↓

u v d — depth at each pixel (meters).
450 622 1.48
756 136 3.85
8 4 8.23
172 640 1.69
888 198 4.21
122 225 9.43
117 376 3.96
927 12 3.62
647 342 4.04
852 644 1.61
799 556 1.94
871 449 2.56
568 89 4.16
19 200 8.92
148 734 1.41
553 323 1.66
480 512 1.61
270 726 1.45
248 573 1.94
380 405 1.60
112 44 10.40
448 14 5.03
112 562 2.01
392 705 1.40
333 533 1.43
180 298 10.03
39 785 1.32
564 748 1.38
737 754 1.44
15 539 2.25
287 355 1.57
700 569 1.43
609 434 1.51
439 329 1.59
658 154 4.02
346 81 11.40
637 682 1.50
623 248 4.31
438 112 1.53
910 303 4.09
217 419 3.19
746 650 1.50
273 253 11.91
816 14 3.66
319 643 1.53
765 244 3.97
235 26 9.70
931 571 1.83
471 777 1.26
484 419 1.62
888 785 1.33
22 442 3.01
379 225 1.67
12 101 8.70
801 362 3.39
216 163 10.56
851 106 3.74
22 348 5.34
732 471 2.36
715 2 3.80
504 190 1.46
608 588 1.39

↑

PROBLEM DESCRIPTION:
The response is the exact set of lines from the one holding "148 734 1.41" through the last line of the material.

SOLUTION FOR THIS TASK:
148 734 1.41
553 323 1.66
480 512 1.61
270 726 1.45
248 573 1.94
380 405 1.60
112 44 10.40
448 14 5.03
112 562 2.01
392 705 1.40
333 533 1.43
180 298 10.03
39 785 1.32
564 748 1.38
737 754 1.44
15 539 2.25
287 355 1.57
700 569 1.43
609 434 1.51
439 329 1.59
658 154 4.02
346 81 11.40
637 682 1.50
623 248 4.31
438 112 1.53
910 303 4.09
217 419 3.19
746 650 1.50
273 253 11.91
816 14 3.66
319 643 1.53
765 244 3.97
235 26 9.70
931 571 1.83
471 777 1.26
484 419 1.62
888 785 1.33
22 442 3.01
379 225 1.67
12 101 8.70
801 362 3.39
216 163 10.56
851 106 3.74
22 348 5.34
732 471 2.36
715 2 3.80
504 190 1.46
608 588 1.39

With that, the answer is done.